Adrenalina, dopamina, kortyzol, endorfiny … każde z tych pojęć nierozerwalnie związane jest z bieganiem. I coraz częściej można usłyszeć opinię, że bieganie uzależnia. Nie tylko psychicznie od pochwał i gratulacji znajomych, ale również fizycznie, tak jak od opiatów, środków psychostymulujących czy innych narkotyków. Dzieje się tak w procesie neuroadaptacji, czyli przystosowywania się organizmu do obecności w nim pewnych określonych substancji chemicznych, której konsekwencją jest zwiększenie progu wrażliwości na nie (potrzeba coraz więcej, aby wywołać ten sam efekt). Na szczęście w przypadku biegania konsekwencje na ogół nie są tak silnie i na szczęście skutki uboczne są dużo bezpieczniejsze. Chociaż czy na pewno?

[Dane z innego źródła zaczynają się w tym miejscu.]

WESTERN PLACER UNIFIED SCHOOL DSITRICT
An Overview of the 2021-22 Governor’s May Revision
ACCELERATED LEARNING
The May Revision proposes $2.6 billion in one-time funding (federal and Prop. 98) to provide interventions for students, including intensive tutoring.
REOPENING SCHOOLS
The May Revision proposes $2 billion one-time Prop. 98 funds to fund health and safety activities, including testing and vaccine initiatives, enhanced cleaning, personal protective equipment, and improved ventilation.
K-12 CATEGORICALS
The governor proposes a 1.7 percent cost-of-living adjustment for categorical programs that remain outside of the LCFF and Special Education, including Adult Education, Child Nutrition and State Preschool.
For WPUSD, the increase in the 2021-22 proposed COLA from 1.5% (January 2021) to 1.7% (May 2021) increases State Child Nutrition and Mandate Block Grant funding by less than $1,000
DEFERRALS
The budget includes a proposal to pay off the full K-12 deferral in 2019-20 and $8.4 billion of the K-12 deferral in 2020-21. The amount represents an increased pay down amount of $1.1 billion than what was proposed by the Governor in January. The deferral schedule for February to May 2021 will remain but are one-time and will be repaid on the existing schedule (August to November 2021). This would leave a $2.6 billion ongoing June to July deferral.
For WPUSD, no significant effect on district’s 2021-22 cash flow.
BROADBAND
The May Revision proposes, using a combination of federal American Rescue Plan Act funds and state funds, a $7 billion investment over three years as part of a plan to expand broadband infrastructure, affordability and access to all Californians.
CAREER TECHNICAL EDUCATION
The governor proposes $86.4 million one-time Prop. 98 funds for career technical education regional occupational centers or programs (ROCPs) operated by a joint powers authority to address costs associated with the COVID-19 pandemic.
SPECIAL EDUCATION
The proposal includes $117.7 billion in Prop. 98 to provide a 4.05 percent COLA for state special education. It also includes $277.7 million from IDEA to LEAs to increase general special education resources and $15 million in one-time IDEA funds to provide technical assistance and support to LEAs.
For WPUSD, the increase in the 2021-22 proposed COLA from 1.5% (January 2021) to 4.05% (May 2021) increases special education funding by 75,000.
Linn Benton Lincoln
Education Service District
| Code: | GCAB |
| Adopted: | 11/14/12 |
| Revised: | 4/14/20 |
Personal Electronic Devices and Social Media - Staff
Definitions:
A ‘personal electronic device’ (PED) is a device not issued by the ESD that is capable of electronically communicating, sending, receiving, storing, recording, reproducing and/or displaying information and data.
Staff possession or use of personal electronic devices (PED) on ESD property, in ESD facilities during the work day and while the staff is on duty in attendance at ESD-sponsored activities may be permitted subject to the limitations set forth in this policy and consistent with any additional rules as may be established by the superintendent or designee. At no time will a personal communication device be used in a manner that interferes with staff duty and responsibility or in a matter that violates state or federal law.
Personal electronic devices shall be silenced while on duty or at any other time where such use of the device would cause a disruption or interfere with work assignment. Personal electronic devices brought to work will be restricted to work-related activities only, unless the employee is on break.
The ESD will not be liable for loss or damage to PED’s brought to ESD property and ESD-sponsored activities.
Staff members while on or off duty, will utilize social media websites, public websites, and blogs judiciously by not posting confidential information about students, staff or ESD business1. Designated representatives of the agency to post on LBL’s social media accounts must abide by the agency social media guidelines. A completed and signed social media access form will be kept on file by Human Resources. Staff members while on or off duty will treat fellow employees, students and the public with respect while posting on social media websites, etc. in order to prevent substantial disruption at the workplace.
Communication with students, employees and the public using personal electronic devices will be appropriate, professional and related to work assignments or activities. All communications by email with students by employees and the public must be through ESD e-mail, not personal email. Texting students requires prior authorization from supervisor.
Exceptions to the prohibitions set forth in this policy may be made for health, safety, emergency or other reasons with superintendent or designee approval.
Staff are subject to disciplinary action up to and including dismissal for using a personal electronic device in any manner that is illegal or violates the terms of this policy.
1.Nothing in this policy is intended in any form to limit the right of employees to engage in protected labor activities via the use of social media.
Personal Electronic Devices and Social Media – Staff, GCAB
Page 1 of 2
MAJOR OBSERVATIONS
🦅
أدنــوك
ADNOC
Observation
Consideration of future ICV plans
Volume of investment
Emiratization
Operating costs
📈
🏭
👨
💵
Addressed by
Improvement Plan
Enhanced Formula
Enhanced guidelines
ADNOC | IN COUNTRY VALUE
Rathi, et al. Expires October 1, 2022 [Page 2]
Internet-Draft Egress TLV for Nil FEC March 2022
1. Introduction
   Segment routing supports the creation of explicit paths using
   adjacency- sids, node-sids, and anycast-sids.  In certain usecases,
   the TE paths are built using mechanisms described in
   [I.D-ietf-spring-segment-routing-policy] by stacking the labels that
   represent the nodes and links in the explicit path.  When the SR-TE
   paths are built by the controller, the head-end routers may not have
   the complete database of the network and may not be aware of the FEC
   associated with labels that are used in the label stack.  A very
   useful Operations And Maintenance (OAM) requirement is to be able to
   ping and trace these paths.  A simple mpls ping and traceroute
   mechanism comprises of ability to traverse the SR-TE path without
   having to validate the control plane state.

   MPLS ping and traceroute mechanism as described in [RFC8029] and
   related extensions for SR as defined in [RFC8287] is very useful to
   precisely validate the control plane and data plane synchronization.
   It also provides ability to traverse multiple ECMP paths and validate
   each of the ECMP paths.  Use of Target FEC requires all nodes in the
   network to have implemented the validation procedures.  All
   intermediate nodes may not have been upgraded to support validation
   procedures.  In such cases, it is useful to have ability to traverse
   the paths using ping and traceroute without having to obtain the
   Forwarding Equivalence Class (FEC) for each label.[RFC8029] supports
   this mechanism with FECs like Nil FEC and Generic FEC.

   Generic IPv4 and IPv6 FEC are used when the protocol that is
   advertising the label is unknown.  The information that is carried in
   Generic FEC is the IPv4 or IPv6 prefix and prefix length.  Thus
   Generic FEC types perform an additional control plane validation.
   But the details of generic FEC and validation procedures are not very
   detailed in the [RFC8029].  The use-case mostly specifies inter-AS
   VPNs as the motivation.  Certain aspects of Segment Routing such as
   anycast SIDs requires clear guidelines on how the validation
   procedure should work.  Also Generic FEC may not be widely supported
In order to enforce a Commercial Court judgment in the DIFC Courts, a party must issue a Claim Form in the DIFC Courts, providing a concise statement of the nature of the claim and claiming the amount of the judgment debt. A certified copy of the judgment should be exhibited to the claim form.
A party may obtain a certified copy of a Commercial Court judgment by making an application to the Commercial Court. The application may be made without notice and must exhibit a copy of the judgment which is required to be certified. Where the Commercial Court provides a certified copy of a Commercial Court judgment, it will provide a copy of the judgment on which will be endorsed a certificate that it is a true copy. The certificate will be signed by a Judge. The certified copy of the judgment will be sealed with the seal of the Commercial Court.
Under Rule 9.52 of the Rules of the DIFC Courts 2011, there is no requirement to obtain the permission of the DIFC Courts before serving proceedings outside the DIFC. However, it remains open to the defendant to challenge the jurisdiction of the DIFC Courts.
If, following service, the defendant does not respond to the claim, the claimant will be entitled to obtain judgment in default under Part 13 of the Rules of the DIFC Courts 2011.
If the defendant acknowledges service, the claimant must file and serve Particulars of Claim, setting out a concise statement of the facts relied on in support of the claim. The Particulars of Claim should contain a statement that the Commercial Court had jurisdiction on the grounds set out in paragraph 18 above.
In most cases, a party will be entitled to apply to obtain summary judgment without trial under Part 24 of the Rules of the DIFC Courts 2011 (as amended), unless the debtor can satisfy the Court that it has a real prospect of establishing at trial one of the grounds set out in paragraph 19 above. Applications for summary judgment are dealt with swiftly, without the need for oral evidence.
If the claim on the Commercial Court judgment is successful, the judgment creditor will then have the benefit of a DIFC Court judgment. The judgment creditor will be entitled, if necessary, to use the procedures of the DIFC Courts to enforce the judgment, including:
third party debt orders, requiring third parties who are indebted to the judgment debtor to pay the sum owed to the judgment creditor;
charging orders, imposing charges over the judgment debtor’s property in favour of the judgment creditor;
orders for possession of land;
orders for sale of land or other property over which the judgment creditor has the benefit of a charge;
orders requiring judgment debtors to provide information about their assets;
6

- bieganie pomimo kontuzji
- brak czasu na spotykanie się ze znajomymi (w innym celu niż bieganie)
- zaniedbywanie rodziny
- wzrastająca potrzeba redukowania napięcia
- przesuwająca się tolerancja przyjemności
- zmienne emocje spowodowane bieganiem (drażliwość, obniżony nastrój, wrogość, lęk).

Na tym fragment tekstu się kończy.